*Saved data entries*
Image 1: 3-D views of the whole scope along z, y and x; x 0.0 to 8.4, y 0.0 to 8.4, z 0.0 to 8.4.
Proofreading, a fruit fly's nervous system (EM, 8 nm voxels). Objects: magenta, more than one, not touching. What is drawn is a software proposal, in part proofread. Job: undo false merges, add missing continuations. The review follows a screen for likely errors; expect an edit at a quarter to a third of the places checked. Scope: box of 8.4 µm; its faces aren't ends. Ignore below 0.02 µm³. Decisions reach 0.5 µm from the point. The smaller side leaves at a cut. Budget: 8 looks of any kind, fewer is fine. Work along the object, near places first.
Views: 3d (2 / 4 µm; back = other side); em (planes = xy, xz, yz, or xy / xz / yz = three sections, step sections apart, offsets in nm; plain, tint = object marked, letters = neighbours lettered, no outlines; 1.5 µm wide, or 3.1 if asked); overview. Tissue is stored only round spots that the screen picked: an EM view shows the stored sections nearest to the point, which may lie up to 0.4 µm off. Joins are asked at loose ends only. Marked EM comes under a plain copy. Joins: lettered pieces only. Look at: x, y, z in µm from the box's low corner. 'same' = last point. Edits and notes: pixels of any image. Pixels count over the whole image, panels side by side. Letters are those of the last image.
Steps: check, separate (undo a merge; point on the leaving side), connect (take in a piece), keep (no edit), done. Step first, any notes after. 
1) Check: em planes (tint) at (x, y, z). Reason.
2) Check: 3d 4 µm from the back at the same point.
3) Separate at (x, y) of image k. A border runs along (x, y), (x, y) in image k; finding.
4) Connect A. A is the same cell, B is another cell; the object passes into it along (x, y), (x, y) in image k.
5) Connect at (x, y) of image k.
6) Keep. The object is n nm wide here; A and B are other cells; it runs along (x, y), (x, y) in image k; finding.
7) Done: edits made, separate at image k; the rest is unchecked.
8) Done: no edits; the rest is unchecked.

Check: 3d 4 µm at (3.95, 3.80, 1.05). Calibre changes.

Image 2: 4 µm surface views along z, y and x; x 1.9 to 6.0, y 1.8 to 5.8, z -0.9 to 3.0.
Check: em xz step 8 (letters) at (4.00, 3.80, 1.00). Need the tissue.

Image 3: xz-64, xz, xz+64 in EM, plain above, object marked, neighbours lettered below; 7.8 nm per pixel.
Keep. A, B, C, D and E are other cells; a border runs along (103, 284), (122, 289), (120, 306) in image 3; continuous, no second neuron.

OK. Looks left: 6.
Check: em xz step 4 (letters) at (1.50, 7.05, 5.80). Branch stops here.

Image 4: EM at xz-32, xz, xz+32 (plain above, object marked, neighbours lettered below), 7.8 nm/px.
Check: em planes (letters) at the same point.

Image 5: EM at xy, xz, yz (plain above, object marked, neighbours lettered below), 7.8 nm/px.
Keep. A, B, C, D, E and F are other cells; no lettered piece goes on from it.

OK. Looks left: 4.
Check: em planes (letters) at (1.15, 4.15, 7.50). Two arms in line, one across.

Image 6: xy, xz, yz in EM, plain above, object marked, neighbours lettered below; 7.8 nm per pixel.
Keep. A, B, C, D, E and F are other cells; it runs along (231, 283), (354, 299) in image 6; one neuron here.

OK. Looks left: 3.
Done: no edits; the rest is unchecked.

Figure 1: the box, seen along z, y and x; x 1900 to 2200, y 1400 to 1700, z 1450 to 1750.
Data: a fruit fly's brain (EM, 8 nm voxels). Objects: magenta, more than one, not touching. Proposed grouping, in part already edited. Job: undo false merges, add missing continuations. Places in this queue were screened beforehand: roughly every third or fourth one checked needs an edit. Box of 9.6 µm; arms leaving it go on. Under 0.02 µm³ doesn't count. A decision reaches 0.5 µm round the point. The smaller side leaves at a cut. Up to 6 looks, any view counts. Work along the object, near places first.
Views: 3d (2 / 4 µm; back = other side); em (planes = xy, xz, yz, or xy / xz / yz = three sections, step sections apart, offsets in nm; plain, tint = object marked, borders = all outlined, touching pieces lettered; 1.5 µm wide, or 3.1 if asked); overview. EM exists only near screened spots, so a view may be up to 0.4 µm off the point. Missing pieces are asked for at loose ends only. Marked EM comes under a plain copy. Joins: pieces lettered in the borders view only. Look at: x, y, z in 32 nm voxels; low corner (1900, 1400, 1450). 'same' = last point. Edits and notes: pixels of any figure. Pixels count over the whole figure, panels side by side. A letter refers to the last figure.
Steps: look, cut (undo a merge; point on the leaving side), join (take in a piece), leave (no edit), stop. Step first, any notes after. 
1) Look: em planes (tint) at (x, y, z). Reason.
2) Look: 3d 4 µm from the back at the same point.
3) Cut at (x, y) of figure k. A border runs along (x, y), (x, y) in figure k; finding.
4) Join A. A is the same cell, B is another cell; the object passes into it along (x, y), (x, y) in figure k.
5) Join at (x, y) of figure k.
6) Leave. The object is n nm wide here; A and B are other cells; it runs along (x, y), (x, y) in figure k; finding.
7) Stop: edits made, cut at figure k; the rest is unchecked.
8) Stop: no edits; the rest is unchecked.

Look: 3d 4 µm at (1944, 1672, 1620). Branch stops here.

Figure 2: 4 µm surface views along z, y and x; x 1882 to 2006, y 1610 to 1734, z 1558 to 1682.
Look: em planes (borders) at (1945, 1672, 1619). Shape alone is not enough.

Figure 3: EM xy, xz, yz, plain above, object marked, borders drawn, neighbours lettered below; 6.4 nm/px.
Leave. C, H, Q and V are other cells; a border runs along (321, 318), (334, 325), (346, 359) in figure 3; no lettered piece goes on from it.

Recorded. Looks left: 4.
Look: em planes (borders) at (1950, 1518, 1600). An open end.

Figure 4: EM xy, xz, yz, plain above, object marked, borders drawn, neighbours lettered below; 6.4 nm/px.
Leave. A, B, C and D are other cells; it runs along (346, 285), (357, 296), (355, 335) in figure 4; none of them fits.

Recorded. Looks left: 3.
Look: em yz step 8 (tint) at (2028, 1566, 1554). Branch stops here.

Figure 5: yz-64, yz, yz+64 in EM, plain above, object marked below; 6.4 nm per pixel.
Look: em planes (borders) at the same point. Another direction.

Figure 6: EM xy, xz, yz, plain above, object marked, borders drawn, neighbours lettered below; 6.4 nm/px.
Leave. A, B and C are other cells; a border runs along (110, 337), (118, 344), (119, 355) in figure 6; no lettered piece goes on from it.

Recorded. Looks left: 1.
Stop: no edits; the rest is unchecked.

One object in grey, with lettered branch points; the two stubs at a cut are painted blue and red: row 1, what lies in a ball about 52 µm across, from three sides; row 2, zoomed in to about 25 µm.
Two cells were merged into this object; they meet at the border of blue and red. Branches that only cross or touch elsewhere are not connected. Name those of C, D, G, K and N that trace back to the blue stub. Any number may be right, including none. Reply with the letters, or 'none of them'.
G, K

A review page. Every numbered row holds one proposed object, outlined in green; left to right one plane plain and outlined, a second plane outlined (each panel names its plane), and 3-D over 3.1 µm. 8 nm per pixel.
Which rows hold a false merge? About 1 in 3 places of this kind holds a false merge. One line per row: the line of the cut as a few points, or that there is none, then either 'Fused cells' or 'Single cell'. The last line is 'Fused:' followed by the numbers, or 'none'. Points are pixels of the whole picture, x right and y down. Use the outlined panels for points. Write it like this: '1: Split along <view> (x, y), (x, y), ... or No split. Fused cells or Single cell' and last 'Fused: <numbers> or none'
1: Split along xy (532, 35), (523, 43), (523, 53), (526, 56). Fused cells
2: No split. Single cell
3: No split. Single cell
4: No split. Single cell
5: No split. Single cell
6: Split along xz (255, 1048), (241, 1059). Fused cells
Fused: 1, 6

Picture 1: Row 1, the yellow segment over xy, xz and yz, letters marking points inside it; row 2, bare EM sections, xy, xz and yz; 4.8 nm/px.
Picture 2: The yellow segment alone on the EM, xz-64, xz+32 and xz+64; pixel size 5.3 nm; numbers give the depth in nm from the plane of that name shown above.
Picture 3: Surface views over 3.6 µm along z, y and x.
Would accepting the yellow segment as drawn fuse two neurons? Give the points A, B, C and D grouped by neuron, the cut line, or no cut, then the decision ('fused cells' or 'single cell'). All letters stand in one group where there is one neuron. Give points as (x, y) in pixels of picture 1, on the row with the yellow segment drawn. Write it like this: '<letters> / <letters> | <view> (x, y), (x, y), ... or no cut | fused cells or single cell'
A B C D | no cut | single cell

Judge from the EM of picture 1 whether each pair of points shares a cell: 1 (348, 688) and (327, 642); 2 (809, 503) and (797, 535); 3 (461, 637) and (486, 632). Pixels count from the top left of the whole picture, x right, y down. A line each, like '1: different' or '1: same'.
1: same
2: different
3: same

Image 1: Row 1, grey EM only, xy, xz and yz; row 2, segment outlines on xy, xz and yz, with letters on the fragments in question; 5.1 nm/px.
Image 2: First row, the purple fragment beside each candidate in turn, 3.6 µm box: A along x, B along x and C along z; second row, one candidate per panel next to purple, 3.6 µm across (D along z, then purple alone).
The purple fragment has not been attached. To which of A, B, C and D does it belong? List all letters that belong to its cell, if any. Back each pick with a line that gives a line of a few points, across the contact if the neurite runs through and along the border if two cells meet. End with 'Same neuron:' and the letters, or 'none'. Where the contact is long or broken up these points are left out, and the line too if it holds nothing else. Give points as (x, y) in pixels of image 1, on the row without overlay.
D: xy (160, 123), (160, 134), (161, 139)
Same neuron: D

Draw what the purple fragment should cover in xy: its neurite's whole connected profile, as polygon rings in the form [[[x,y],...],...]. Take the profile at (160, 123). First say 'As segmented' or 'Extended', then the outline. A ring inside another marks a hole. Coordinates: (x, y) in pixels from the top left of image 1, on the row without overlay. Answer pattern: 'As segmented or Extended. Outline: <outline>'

*Assignment*
Starting at the first line of the entries above, please extract each line up to and including the line with "Proofreading, a fruit", unchanged, and add nothing.

*Result of this task*
Image 1: 3-D views of the whole scope along z, y and x; x 0.0 to 8.4, y 0.0 to 8.4, z 0.0 to 8.4.
Proofreading, a fruit fly's nervous system (EM, 8 nm voxels). Objects: magenta, more than one, not touching. What is drawn is a software proposal, in part proofread. Job: undo false merges, add missing continuations. The review follows a screen for likely errors; expect an edit at a quarter to a third of the places checked. Scope: box of 8.4 µm; its faces aren't ends. Ignore below 0.02 µm³. Decisions reach 0.5 µm from the point. The smaller side leaves at a cut. Budget: 8 looks of any kind, fewer is fine. Work along the object, near places first.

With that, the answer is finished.